EXERCISE
Transcribe the text of every record below, reproducing each line character for character and keeping the original line breaks.

*** Block opens ***

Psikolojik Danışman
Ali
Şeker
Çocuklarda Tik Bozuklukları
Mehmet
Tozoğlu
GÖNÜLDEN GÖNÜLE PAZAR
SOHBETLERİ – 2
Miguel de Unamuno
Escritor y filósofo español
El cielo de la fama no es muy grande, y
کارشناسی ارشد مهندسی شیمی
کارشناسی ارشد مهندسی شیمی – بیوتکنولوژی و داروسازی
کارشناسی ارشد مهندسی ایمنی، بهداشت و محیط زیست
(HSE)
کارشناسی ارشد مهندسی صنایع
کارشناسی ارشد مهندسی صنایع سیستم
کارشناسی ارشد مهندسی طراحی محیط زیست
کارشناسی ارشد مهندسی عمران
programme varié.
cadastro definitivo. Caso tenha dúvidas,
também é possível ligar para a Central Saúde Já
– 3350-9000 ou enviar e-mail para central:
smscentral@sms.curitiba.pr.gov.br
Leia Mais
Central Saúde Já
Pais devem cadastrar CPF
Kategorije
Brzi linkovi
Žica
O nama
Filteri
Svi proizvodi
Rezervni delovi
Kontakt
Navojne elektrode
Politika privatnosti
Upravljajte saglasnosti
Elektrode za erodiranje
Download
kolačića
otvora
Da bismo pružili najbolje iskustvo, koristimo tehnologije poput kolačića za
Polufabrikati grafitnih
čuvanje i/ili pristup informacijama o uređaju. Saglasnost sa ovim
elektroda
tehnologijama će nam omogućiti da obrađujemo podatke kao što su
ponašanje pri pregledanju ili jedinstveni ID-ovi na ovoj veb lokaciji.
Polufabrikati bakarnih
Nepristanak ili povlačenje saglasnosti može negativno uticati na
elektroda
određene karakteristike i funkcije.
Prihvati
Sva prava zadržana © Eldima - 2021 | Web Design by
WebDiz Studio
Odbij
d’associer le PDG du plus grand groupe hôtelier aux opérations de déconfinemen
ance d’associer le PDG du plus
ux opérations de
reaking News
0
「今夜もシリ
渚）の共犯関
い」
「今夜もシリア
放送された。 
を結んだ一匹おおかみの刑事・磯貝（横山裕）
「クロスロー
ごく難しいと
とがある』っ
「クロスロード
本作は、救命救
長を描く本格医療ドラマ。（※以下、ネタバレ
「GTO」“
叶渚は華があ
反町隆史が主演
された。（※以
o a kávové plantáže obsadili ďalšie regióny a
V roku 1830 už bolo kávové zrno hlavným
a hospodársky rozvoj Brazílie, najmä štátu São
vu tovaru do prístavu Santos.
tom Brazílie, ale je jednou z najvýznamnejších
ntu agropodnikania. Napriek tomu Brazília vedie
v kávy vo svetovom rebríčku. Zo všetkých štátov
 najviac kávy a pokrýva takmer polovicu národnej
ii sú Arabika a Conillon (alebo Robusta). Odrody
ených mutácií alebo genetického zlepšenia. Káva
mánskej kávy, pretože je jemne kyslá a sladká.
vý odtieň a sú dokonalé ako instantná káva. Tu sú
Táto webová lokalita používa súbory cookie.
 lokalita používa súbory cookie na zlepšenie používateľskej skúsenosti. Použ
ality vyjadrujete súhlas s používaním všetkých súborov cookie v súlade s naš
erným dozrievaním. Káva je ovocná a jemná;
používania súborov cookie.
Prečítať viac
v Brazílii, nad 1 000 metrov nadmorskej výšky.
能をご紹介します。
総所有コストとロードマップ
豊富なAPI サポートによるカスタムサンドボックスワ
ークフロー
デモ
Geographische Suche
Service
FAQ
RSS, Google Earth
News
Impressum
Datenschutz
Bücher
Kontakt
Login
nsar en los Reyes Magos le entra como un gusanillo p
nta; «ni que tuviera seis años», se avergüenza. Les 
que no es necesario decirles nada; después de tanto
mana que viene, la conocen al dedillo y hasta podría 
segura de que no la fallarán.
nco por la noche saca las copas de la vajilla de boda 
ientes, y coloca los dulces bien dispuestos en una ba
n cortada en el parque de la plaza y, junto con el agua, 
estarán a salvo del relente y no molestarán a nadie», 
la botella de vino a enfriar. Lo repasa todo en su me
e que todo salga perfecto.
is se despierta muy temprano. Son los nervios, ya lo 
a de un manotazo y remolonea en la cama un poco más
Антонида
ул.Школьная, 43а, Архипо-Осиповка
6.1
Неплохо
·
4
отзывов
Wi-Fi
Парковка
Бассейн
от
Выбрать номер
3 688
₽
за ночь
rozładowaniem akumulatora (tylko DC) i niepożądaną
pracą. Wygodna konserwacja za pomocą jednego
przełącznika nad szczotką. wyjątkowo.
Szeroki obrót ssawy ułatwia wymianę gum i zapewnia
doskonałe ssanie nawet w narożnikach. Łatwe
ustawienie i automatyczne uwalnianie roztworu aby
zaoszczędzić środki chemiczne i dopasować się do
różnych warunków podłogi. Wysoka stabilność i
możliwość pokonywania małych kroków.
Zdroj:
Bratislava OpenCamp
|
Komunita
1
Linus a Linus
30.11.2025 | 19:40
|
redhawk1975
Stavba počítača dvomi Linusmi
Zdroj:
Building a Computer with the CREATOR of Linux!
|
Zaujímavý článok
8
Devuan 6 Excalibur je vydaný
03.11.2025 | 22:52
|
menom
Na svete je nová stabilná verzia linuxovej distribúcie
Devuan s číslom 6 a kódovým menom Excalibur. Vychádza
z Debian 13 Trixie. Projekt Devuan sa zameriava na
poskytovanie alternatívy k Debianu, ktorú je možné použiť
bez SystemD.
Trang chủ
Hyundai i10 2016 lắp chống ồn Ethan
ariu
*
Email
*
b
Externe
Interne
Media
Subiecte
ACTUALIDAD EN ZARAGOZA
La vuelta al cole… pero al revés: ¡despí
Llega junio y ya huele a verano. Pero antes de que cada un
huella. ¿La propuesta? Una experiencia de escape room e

*** Block closes ***

YOUR RESPONSE
Psikolojik Danışman
Ali
Şeker
Çocuklarda Tik Bozuklukları
Mehmet
Tozoğlu
GÖNÜLDEN GÖNÜLE PAZAR
SOHBETLERİ – 2
Miguel de Unamuno
Escritor y filósofo español
El cielo de la fama no es muy grande, y
کارشناسی ارشد مهندسی شیمی
کارشناسی ارشد مهندسی شیمی – بیوتکنولوژی و داروسازی
کارشناسی ارشد مهندسی ایمنی، بهداشت و محیط زیست
(HSE)
کارشناسی ارشد مهندسی صنایع
کارشناسی ارشد مهندسی صنایع سیستم
کارشناسی ارشد مهندسی طراحی محیط زیست
کارشناسی ارشد مهندسی عمران
programme varié.
cadastro definitivo. Caso tenha dúvidas,
também é possível ligar para a Central Saúde Já
– 3350-9000 ou enviar e-mail para central:
smscentral@sms.curitiba.pr.gov.br
Leia Mais
Central Saúde Já
Pais devem cadastrar CPF
Kategorije
Brzi linkovi
Žica
O nama
Filteri
Svi proizvodi
Rezervni delovi
Kontakt
Navojne elektrode
Politika privatnosti
Upravljajte saglasnosti
Elektrode za erodiranje
Download
kolačića
otvora
Da bismo pružili najbolje iskustvo, koristimo tehnologije poput kolačića za
Polufabrikati grafitnih
čuvanje i/ili pristup informacijama o uređaju. Saglasnost sa ovim
elektroda
tehnologijama će nam omogućiti da obrađujemo podatke kao što su
ponašanje pri pregledanju ili jedinstveni ID-ovi na ovoj veb lokaciji.
Polufabrikati bakarnih
Nepristanak ili povlačenje saglasnosti može negativno uticati na
elektroda
određene karakteristike i funkcije.
Prihvati
Sva prava zadržana © Eldima - 2021 | Web Design by
WebDiz Studio
Odbij
d’associer le PDG du plus grand groupe hôtelier aux opérations de déconfinemen
ance d’associer le PDG du plus
ux opérations de
reaking News
0
「今夜もシリ
渚）の共犯関
い」
「今夜もシリア
放送された。 
を結んだ一匹おおかみの刑事・磯貝（横山裕）
「クロスロー
ごく難しいと
とがある』っ
「クロスロード
本作は、救命救
長を描く本格医療ドラマ。（※以下、ネタバレ
「GTO」“
叶渚は華があ
反町隆史が主演
された。（※以
o a kávové plantáže obsadili ďalšie regióny a
V roku 1830 už bolo kávové zrno hlavným
a hospodársky rozvoj Brazílie, najmä štátu São
vu tovaru do prístavu Santos.
tom Brazílie, ale je jednou z najvýznamnejších
ntu agropodnikania. Napriek tomu Brazília vedie
v kávy vo svetovom rebríčku. Zo všetkých štátov
 najviac kávy a pokrýva takmer polovicu národnej
ii sú Arabika a Conillon (alebo Robusta). Odrody
ených mutácií alebo genetického zlepšenia. Káva
mánskej kávy, pretože je jemne kyslá a sladká.
vý odtieň a sú dokonalé ako instantná káva. Tu sú
Táto webová lokalita používa súbory cookie.
 lokalita používa súbory cookie na zlepšenie používateľskej skúsenosti. Použ
ality vyjadrujete súhlas s používaním všetkých súborov cookie v súlade s naš
erným dozrievaním. Káva je ovocná a jemná;
používania súborov cookie.
Prečítať viac
v Brazílii, nad 1 000 metrov nadmorskej výšky.
能をご紹介します。
総所有コストとロードマップ
豊富なAPI サポートによるカスタムサンドボックスワ
ークフロー
デモ
Geographische Suche
Service
FAQ
RSS, Google Earth
News
Impressum
Datenschutz
Bücher
Kontakt
Login
nsar en los Reyes Magos le entra como un gusanillo p
nta; «ni que tuviera seis años», se avergüenza. Les 
que no es necesario decirles nada; después de tanto
mana que viene, la conocen al dedillo y hasta podría 
segura de que no la fallarán.
nco por la noche saca las copas de la vajilla de boda 
ientes, y coloca los dulces bien dispuestos en una ba
n cortada en el parque de la plaza y, junto con el agua, 
estarán a salvo del relente y no molestarán a nadie», 
la botella de vino a enfriar. Lo repasa todo en su me
e que todo salga perfecto.
is se despierta muy temprano. Son los nervios, ya lo 
a de un manotazo y remolonea en la cama un poco más
Антонида
ул.Школьная, 43а, Архипо-Осиповка
6.1
Неплохо
·
4
отзывов
Wi-Fi
Парковка
Бассейн
от
Выбрать номер
3 688
₽
за ночь
rozładowaniem akumulatora (tylko DC) i niepożądaną
pracą. Wygodna konserwacja za pomocą jednego
przełącznika nad szczotką. wyjątkowo.
Szeroki obrót ssawy ułatwia wymianę gum i zapewnia
doskonałe ssanie nawet w narożnikach. Łatwe
ustawienie i automatyczne uwalnianie roztworu aby
zaoszczędzić środki chemiczne i dopasować się do
różnych warunków podłogi. Wysoka stabilność i
możliwość pokonywania małych kroków.
Zdroj:
Bratislava OpenCamp
|
Komunita
1
Linus a Linus
30.11.2025 | 19:40
|
redhawk1975
Stavba počítača dvomi Linusmi
Zdroj:
Building a Computer with the CREATOR of Linux!
|
Zaujímavý článok
8
Devuan 6 Excalibur je vydaný
03.11.2025 | 22:52
|
menom
Na svete je nová stabilná verzia linuxovej distribúcie
Devuan s číslom 6 a kódovým menom Excalibur. Vychádza
z Debian 13 Trixie. Projekt Devuan sa zameriava na
poskytovanie alternatívy k Debianu, ktorú je možné použiť
bez SystemD.
Trang chủ
Hyundai i10 2016 lắp chống ồn Ethan
ariu
*
Email
*
b
Externe
Interne
Media
Subiecte
ACTUALIDAD EN ZARAGOZA
La vuelta al cole… pero al revés: ¡despí
Llega junio y ya huele a verano. Pero antes de que cada un
huella. ¿La propuesta? Una experiencia de escape room e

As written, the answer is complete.